The Ten Million Dollar Hashtag

Suresh dumps a bucket of ice water over his head as part of the #ALSIceBucketChallengeIn the past month, the ALS Association has received more than $11.4-million in donations, thanks to a fundraising campaign in which celebrities pledged money, doused themselves with a bucket of ice water, then tweeted about it using the hashtag #ALSIceBucketChallenge. The association, which finances research and provides care services to assist people with ALS (amyotrophic lateral sclerosis, also known as Lou Gehrig’s Disease), raised only $1.7-million in the same period last year.

[ Updated August 21, 2014: The hashtag campaign has now raised more than $41-million for the ALS Association.]

It’s interesting to observe how the campaign went viral, and the crucial role of the #ALSIceBucketChallenge hashtag. I’d seen the ice bucket challenge mentioned on a number of tech industry blogs and twitter lists over the past week, often with video of some celebrity dousing themselves with ice water – Oprah, Mark Zuckerberg, Justin Timberlake, even Ethel Kennedy. (My favorite was Bill Gates, who welded together a cool contraption to suspend the bucket for maximum drench time.)

One of the key vectors pushing the campaign forward was that each participant challenged three of their colleagues to also take part – within 24 hours.

At first I was a little skeptical about the whole deal, given the tenuous connection between an ice water shower and support for research on a devastating neurological disease. And although the company I work for makes enterprise data storage systems, we don’t typically hang out with Zuckerberg. Or Oprah.

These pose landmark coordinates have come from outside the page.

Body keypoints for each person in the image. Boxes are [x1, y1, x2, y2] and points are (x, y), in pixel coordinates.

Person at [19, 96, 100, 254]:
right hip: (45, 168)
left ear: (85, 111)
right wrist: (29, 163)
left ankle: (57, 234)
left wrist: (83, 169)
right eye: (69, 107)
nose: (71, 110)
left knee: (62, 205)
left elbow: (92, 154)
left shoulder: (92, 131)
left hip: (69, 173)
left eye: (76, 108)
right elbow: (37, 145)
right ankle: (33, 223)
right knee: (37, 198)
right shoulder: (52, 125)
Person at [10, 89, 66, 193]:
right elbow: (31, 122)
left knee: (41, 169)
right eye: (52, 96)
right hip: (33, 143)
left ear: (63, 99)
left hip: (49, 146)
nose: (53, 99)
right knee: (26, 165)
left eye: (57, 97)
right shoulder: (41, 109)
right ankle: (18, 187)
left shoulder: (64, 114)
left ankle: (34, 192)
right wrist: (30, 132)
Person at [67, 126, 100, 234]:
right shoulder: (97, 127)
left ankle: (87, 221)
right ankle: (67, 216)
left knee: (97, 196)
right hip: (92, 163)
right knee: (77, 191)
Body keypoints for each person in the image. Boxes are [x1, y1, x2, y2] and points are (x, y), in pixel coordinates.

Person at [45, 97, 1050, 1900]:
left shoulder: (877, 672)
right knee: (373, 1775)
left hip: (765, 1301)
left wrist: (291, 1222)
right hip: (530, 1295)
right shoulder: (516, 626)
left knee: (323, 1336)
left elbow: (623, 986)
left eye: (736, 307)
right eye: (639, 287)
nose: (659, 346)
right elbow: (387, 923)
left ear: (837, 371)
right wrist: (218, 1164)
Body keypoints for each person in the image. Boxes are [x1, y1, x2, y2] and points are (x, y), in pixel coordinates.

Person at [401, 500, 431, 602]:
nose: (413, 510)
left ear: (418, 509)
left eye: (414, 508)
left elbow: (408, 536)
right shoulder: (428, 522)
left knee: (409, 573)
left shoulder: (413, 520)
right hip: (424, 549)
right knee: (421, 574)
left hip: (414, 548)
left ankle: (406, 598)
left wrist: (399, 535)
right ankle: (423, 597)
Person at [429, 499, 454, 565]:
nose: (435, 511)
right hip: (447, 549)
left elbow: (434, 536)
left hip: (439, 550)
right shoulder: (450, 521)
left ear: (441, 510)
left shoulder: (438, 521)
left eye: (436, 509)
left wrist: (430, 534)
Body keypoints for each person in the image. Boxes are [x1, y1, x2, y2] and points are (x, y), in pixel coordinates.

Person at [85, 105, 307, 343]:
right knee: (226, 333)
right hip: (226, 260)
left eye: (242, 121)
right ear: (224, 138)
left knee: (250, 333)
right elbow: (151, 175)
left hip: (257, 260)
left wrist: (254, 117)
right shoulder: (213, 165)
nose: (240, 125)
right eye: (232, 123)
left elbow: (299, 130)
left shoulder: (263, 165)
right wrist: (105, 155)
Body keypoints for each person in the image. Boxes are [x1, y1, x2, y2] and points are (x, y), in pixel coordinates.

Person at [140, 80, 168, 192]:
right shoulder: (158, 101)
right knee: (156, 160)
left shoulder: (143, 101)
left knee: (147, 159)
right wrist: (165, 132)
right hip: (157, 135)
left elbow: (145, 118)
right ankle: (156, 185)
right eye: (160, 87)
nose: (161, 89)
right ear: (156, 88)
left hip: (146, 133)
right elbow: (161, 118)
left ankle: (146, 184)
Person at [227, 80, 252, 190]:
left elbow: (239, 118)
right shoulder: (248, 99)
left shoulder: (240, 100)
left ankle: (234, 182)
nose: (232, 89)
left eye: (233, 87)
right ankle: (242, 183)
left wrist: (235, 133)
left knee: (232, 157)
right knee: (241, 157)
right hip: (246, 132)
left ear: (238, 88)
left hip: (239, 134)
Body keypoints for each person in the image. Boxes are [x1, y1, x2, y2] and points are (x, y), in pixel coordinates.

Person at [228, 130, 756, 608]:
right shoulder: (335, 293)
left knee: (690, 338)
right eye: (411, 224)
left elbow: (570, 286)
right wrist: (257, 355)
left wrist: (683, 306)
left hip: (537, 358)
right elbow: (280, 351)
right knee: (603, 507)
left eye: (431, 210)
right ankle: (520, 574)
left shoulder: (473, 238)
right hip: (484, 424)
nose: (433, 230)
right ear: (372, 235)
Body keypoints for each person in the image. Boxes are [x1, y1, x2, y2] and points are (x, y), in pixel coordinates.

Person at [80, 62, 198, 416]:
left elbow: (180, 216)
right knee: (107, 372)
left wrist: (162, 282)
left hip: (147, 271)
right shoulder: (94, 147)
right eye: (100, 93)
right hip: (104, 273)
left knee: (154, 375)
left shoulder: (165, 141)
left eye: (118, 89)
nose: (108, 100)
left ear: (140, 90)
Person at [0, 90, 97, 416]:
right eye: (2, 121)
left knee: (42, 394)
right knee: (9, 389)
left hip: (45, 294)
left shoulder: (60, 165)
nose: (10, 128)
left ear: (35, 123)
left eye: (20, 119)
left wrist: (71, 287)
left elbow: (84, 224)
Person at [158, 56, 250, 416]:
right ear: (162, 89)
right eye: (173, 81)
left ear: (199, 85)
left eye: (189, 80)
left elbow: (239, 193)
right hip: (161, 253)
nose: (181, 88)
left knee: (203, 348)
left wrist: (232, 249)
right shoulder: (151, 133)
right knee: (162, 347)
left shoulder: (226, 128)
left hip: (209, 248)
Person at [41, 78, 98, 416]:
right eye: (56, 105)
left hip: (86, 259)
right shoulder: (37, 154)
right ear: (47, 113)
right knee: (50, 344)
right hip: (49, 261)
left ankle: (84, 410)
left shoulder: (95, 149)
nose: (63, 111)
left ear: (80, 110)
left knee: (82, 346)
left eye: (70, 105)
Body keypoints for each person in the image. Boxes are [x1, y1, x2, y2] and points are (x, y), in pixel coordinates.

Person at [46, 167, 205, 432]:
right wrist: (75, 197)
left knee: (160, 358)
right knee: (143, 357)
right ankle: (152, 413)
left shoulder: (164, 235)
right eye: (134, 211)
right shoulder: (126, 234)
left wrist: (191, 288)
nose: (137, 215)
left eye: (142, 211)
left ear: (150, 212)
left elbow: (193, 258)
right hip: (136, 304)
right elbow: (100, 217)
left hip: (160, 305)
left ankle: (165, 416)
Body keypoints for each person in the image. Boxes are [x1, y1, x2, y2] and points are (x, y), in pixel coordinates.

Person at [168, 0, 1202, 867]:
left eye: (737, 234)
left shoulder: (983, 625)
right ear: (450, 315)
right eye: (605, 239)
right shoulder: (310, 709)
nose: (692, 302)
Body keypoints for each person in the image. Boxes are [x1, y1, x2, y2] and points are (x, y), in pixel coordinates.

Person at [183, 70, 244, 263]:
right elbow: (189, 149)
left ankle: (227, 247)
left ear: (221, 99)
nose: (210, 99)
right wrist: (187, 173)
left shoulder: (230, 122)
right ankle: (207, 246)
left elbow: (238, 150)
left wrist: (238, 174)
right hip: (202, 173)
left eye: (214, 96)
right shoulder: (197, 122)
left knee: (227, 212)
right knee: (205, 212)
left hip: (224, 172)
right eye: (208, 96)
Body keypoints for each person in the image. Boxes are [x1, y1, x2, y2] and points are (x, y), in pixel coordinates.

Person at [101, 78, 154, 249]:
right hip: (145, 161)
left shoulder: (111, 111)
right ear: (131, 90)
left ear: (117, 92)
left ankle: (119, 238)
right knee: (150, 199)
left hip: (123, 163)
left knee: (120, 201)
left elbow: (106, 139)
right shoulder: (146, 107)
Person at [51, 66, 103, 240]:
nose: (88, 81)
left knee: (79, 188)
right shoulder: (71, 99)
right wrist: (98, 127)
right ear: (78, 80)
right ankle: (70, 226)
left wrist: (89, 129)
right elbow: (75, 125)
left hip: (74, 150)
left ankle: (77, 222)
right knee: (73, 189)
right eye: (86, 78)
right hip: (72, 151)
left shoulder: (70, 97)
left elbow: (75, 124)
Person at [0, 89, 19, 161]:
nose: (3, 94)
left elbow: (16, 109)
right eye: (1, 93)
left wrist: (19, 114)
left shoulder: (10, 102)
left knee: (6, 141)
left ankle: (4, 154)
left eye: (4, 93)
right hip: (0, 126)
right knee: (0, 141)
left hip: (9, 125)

But then late last Friday, I was perusing our social listening system when up popped a tweet from a competitor, with a link to a video of their CEO dunking himself, and challenging three others, including our company’s CEO. We had no choice, which is one reason this campaign is so brilliant.

I emailed our CEO, Suresh Vasudevan, and the key people on the corporate comms team to let them know we’d been challenged, and by early the next day Suresh had shot a terrific video (YouTube link). Naturally, he extended the challenge to three other leaders in the enterprise data storage industry (including the CEO of one of our largest competitors), further increasing the campaign’s reach. We uploaded the video to YouTube, then tweeted and posted to LinkedIn, Facebook, and Google+.

The response has been amazing. In less than two days, Suresh’s video has gained 1,300+ YouTube views and more than 120 Facebook Likes, both of which are way higher than normal results.

Our company pays a lot of attention to “soft factors” like measuring employee satisfaction and engagement, and I’m convinced that moments like this are key to building and maintaining that engagement, because people today want to be part of something bigger than themselves – a force making our communities and our world a better place.